• _REQUIREMENT_: Reproduce the classification lines of every entry below word for word, and leave the pictures out of your answer.

[Dataset records]
* START *

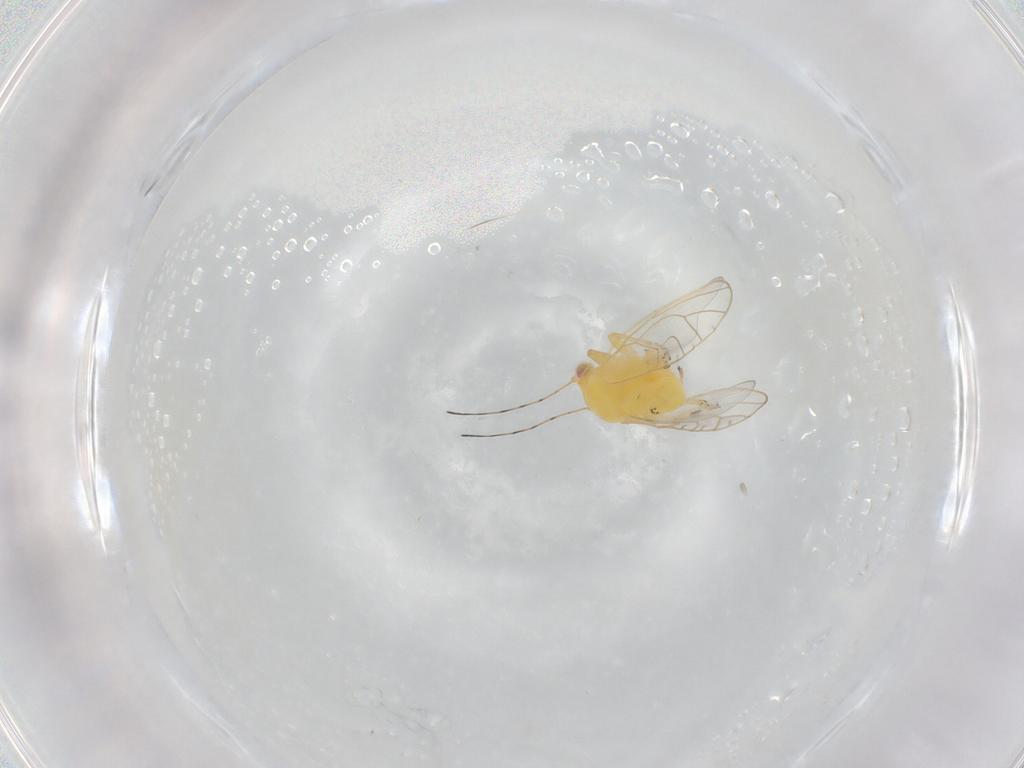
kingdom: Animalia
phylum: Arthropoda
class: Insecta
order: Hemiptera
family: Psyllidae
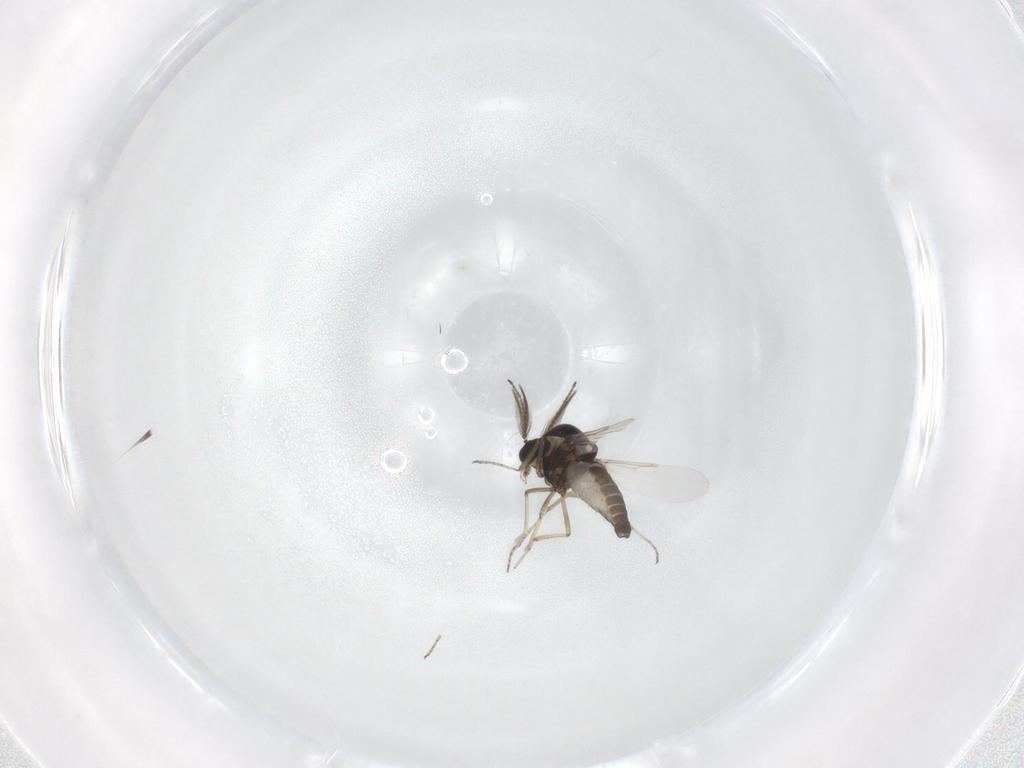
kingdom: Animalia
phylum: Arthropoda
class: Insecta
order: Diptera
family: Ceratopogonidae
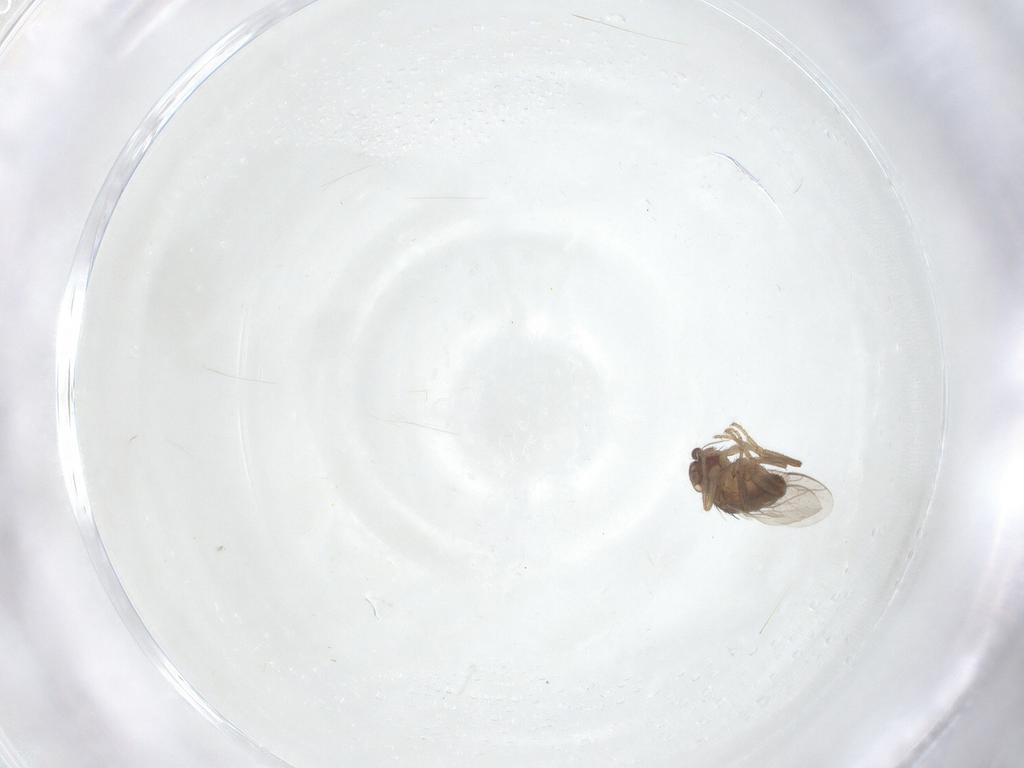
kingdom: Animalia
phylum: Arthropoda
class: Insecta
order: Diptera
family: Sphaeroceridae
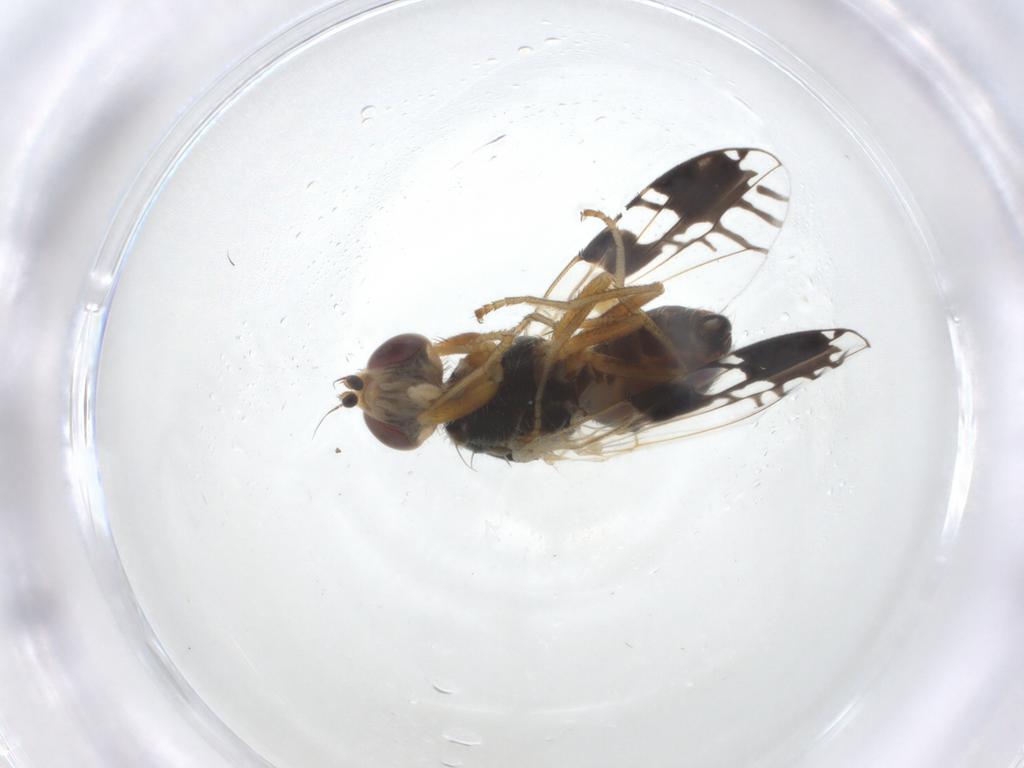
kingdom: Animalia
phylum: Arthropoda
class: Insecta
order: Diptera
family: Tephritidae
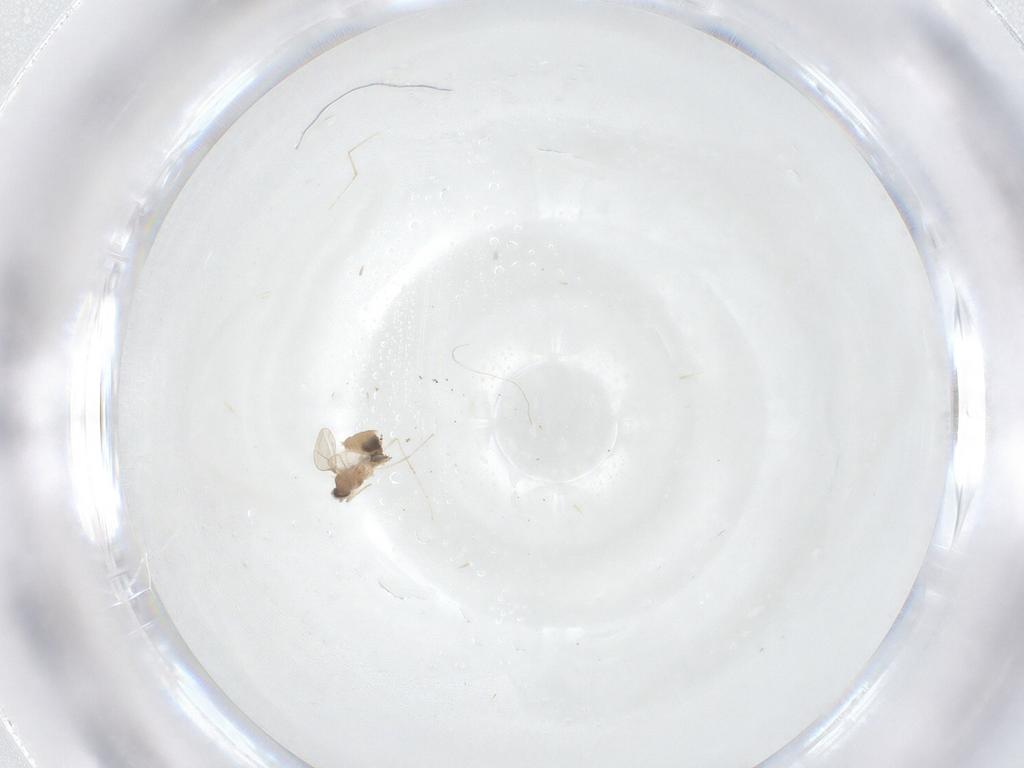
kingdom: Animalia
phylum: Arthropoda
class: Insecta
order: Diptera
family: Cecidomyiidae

* END *

• _TASK RESULT_:
kingdom: Animalia
phylum: Arthropoda
class: Insecta
order: Hemiptera
family: Psyllidae
kingdom: Animalia
phylum: Arthropoda
class: Insecta
order: Diptera
family: Ceratopogonidae
kingdom: Animalia
phylum: Arthropoda
class: Insecta
order: Diptera
family: Sphaeroceridae
kingdom: Animalia
phylum: Arthropoda
class: Insecta
order: Diptera
family: Tephritidae
kingdom: Animalia
phylum: Arthropoda
class: Insecta
order: Diptera
family: Cecidomyiidae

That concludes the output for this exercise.